Second, as mentioned above, several innovative and advanced multiparametric magnetic resonance techniques, including DWI, DTI, and MR perfusion and multimodal imaging including PET/SPECT, also help to distinguish HGGs from LGGs. Though it is controversial which imaging technique is superior, most authors concluded that combined techniques would improve diagnostic accuracy [17, 22, 29, 34, 54].

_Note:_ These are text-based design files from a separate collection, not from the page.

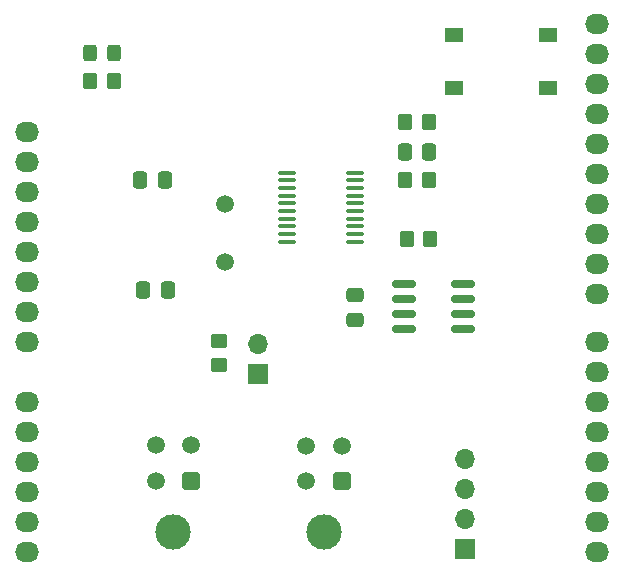
<source format=gts>
G04 #@! TF.GenerationSoftware,KiCad,Pcbnew,6.0.2-378541a8eb~116~ubuntu20.04.1*
G04 #@! TF.CreationDate,2022-02-25T19:51:44+08:00*
G04 #@! TF.ProjectId,arduino_can_bus_shield,61726475-696e-46f5-9f63-616e5f627573,rev?*
G04 #@! TF.SameCoordinates,Original*
G04 #@! TF.FileFunction,Soldermask,Top*
G04 #@! TF.FilePolarity,Negative*
%FSLAX46Y46*%
G04 Gerber Fmt 4.6, Leading zero omitted, Abs format (unit mm)*
G04 Created by KiCad (PCBNEW 6.0.2-378541a8eb~116~ubuntu20.04.1) date 2022-02-25 19:51:44*
%MOMM*%
%LPD*%
G01*
G04 APERTURE LIST*
G04 Aperture macros list*
%AMRoundRect*
0 Rectangle with rounded corners*
0 $1 Rounding radius*
0 $2 $3 $4 $5 $6 $7 $8 $9 X,Y pos of 4 corners*
0 Add a 4 corners polygon primitive as box body*
4,1,4,$2,$3,$4,$5,$6,$7,$8,$9,$2,$3,0*
0 Add four circle primitives for the rounded corners*
1,1,$1+$1,$2,$3*
1,1,$1+$1,$4,$5*
1,1,$1+$1,$6,$7*
1,1,$1+$1,$8,$9*
0 Add four rect primitives between the rounded corners*
20,1,$1+$1,$2,$3,$4,$5,0*
20,1,$1+$1,$4,$5,$6,$7,0*
20,1,$1+$1,$6,$7,$8,$9,0*
20,1,$1+$1,$8,$9,$2,$3,0*%
G04 Aperture macros list end*
%ADD10O,2.032000X1.727200*%
%ADD11R,1.700000X1.700000*%
%ADD12O,1.700000X1.700000*%
%ADD13RoundRect,0.250000X-0.350000X-0.450000X0.350000X-0.450000X0.350000X0.450000X-0.350000X0.450000X0*%
%ADD14RoundRect,0.250000X0.475000X-0.337500X0.475000X0.337500X-0.475000X0.337500X-0.475000X-0.337500X0*%
%ADD15RoundRect,0.250000X0.350000X0.450000X-0.350000X0.450000X-0.350000X-0.450000X0.350000X-0.450000X0*%
%ADD16RoundRect,0.250000X0.337500X0.475000X-0.337500X0.475000X-0.337500X-0.475000X0.337500X-0.475000X0*%
%ADD17RoundRect,0.250000X-0.337500X-0.475000X0.337500X-0.475000X0.337500X0.475000X-0.337500X0.475000X0*%
%ADD18RoundRect,0.250000X0.325000X0.450000X-0.325000X0.450000X-0.325000X-0.450000X0.325000X-0.450000X0*%
%ADD19C,1.500000*%
%ADD20RoundRect,0.100000X-0.637500X-0.100000X0.637500X-0.100000X0.637500X0.100000X-0.637500X0.100000X0*%
%ADD21C,3.000000*%
%ADD22RoundRect,0.250001X0.499999X0.499999X-0.499999X0.499999X-0.499999X-0.499999X0.499999X-0.499999X0*%
%ADD23RoundRect,0.250000X-0.450000X0.350000X-0.450000X-0.350000X0.450000X-0.350000X0.450000X0.350000X0*%
%ADD24R,1.550000X1.300000*%
%ADD25RoundRect,0.150000X-0.825000X-0.150000X0.825000X-0.150000X0.825000X0.150000X-0.825000X0.150000X0*%
G04 APERTURE END LIST*
D10*
X113792000Y-88011000D03*
X113792000Y-90551000D03*
X113792000Y-93091000D03*
X113792000Y-95631000D03*
X113792000Y-98171000D03*
X113792000Y-100711000D03*
X113792000Y-103251000D03*
X113792000Y-105791000D03*
X113792000Y-110871000D03*
X113792000Y-113411000D03*
X113792000Y-115951000D03*
X113792000Y-118491000D03*
X113792000Y-121031000D03*
X113792000Y-123571000D03*
X162052000Y-78867000D03*
X162052000Y-81407000D03*
X162052000Y-83947000D03*
X162052000Y-86487000D03*
X162052000Y-89027000D03*
X162052000Y-91567000D03*
X162052000Y-94107000D03*
X162052000Y-96647000D03*
X162052000Y-99187000D03*
X162052000Y-101727000D03*
X162052000Y-105791000D03*
X162052000Y-108331000D03*
X162052000Y-110871000D03*
X162052000Y-113411000D03*
X162052000Y-115951000D03*
X162052000Y-118491000D03*
X162052000Y-121031000D03*
X162052000Y-123571000D03*
D11*
X133350000Y-108458000D03*
D12*
X133350000Y-105918000D03*
D13*
X119142000Y-83693000D03*
X121142000Y-83693000D03*
D14*
X141605000Y-103907500D03*
X141605000Y-101832500D03*
D15*
X147812000Y-92075000D03*
X145812000Y-92075000D03*
D16*
X125476000Y-92075000D03*
X123401000Y-92075000D03*
D17*
X145774500Y-89662000D03*
X147849500Y-89662000D03*
D18*
X121167000Y-81280000D03*
X119117000Y-81280000D03*
D19*
X130534500Y-94107000D03*
X130534500Y-98987000D03*
D20*
X135821500Y-91436000D03*
X135821500Y-92086000D03*
X135821500Y-92736000D03*
X135821500Y-93386000D03*
X135821500Y-94036000D03*
X135821500Y-94686000D03*
X135821500Y-95336000D03*
X135821500Y-95986000D03*
X135821500Y-96636000D03*
X135821500Y-97286000D03*
X141546500Y-97286000D03*
X141546500Y-96636000D03*
X141546500Y-95986000D03*
X141546500Y-95336000D03*
X141546500Y-94686000D03*
X141546500Y-94036000D03*
X141546500Y-93386000D03*
X141546500Y-92736000D03*
X141546500Y-92086000D03*
X141546500Y-91436000D03*
D21*
X138938000Y-121877000D03*
D22*
X140438000Y-117557000D03*
D19*
X137438000Y-117557000D03*
X140438000Y-114557000D03*
X137438000Y-114557000D03*
D21*
X126205000Y-121834000D03*
D22*
X127705000Y-117514000D03*
D19*
X124705000Y-117514000D03*
X127705000Y-114514000D03*
X124705000Y-114514000D03*
D11*
X150876000Y-123317000D03*
D12*
X150876000Y-120777000D03*
X150876000Y-118237000D03*
X150876000Y-115697000D03*
D23*
X130092000Y-105696000D03*
X130092000Y-107696000D03*
D24*
X157899000Y-84292000D03*
X149949000Y-84292000D03*
X149949000Y-79792000D03*
X157899000Y-79792000D03*
D25*
X145734000Y-100838000D03*
X145734000Y-102108000D03*
X145734000Y-103378000D03*
X145734000Y-104648000D03*
X150684000Y-104648000D03*
X150684000Y-103378000D03*
X150684000Y-102108000D03*
X150684000Y-100838000D03*
D16*
X125730000Y-101346000D03*
X123655000Y-101346000D03*
D13*
X145955000Y-97028000D03*
X147955000Y-97028000D03*
X145812000Y-87122000D03*
X147812000Y-87122000D03*
M02*

</source>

Third, heterogeneity was found among the Cho/Cr ratio groups, and factors such as sample size, patient age and glioma grade may have also contributed to heterogeneity. Although heterogeneity was not present in the other two groups, there was considerable variation in study design, such as different types of coils, MRI devices and diverse methods of determining cut-off values. Fourth, there may have been publication bias regarding the Cho/Cr and Cho/NAA groups. Our meta-analysis was based only on published studies, which tend to report high accuracy; studies with lower accuracy are often rejected or not even submitted. In addition, this review was restricted to full-text articles published in English, thus omitting eligible studies that were unpublished or reported in other languages, which also likely resulted in bias.

Fifth, different spectroscopic patterns of glial tumour grades were not reflected. High-grade tumours in these studies represented grade III and IV cases grouped together, whereas a major diagnostic challenge sometimes is differentiating grade II from grade III and grade III from grade IV. Dividing the subgroups would have changed the cut-off threshold. Finally, the studies with small sample sizes would be greatly affected by adding 0.5 to each cell of the study to correct for zero entries in order to avoid potential problems in odds calculations for studies with sensitivity or specificity of 100 %.

In conclusion, this meta-analysis provides evidence that MRS has moderate diagnostic performance in distinguishing HGGs from LGGs using tumoural metabolite ratios. The Cho/NAA ratio is superior to the NAA/Cr ratio in differentiating between HGGs and LGGs. We suggest that MRS should be combined with other advanced imaging techniques in order to improve diagnostic accuracy.